The following personal essay was submitted to the web site by a Noahide who wishes to share his spiritual journey with our visitors.

You ask whether I’m a Noahide. I feel I should first provide a brief background about myself and how I got all the way to studying “The Divine Code.”

I used to be a strong atheist. I always was, until in 2001 I was baptized in a non-denominational church. I spent about two years in the church trying to make sense of the fundamental premises of the doctrine, but then it didn’t add up. I came to the conclusion it was a fundamentally flawed doctrine.

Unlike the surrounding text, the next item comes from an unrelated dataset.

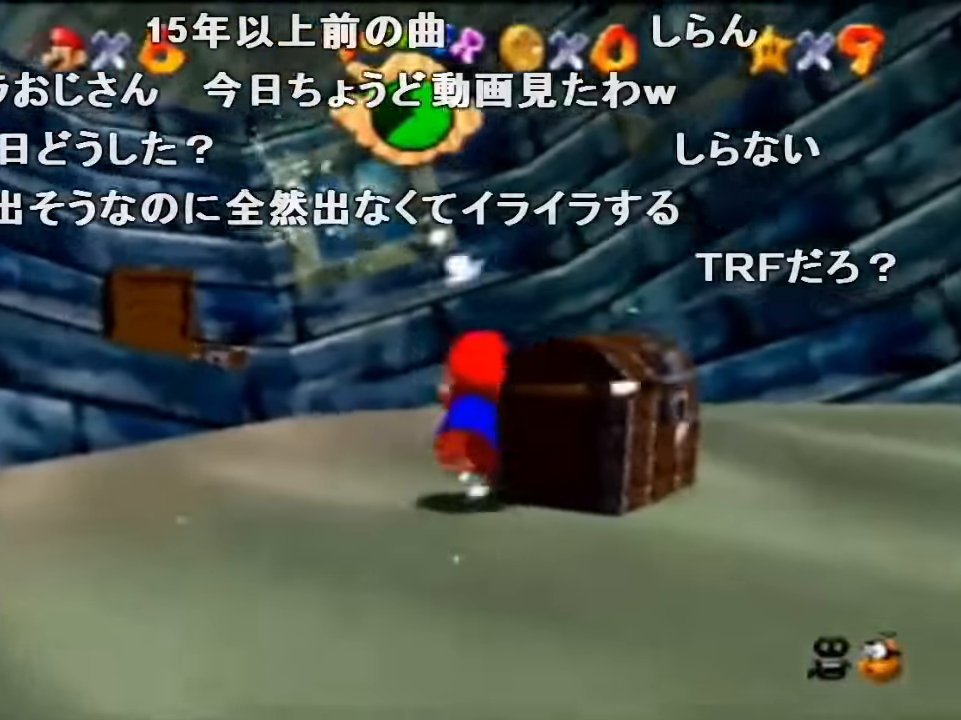
{"buttons": [], "left_stick": "down-right", "events": [[200, "A", "up"]]}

I relapsed back to atheism, but kept in touch with some devout members of my former church. I would occasionally debate them via email, up until a point where I chose to formalize my arguments into a book. I devised a logical framework based upon which I would attack the fundamental problems of their doctrine, in particular that of the fulfillment of prophecies as well as the physical resurrection of the Nazarene, if he ever existed in the first place. During my formalization, I realized I needed to pause and study the Old Testament, which I later learned should be correctly referred to as the TaNaKh [which stands for Torah (Pentatuech) / Nevi'im (Prophets) / Khesuvim (Holy Writings)]. And I went a step further and decided to study Biblical Hebrew. That was in 2014, and I am still studying the language as well as the Tanakh. 

However, while the framework I devised demonstrates my former religion to be most likely false, I decided to pursue the Jewish viewpoint of why they honestly believe there is a G-d. After studying the fundamentals of Judaism, I felt convinced by the argument around Mt. Sinai’s theophany to the Jews, among other basic tenets of the Jewish faith. I tried to attack the problem from different angles, but couldn’t seem to find anything wrong with the faith.

During my Hebrew studies (on my own), I developed an affinity towards Judaism. After considerable research, I discovered “The Divine Code,” bought a copy, and studied it in detail. 

What surprised me the most in all this undertaking is the lack of awareness among Gentiles that G-d desires holy spaces to dwell among us, provided that we are inherently good, that we observe certain instructions He has provided. Here where I live in Canada, you’d expect such talk the least. But even more surprising was the overall lack of awareness of such commandments that people have. Hence the motivation for my project:

Another point I’d like to make is related to the need for more Noahide communities. Jews have synagogues where they gather plus a strong and cohesive community. But Non-Jews who believe in G-d as inspired by the Torah — Noahide Non-Jews, that is — thus far have few communities and few readily available resources. That is also another motivation for my project

Then, to answer your question, I would say have I have a strong affinity to Judaism, but am not a convert. I am exactly what I described above — a Non-Jew who believes in G-d as inspired by the Torah. A Noahide, it seems.

I’d like to share one more thing. You may have noticed that I have refrained from personalizing the website. That is because my many connections know me as a vocal atheist, a skeptic, one who criticizes religion and dogma, and so forth. And many of them would feel indiscreetly stunned were they to learn about my findings or if I were to share the fact that I have found strong reason as to why there is a G-d. I intend to conquer that feeling of hesitation moving forward, and commit to finishing the book I started writing about why I think my previous faith is false, and Torah Judaism — which teaches the commandments for Noahidism — is a reflection of the Divine Truth.

I hope that gives you an overview of where I’m coming from.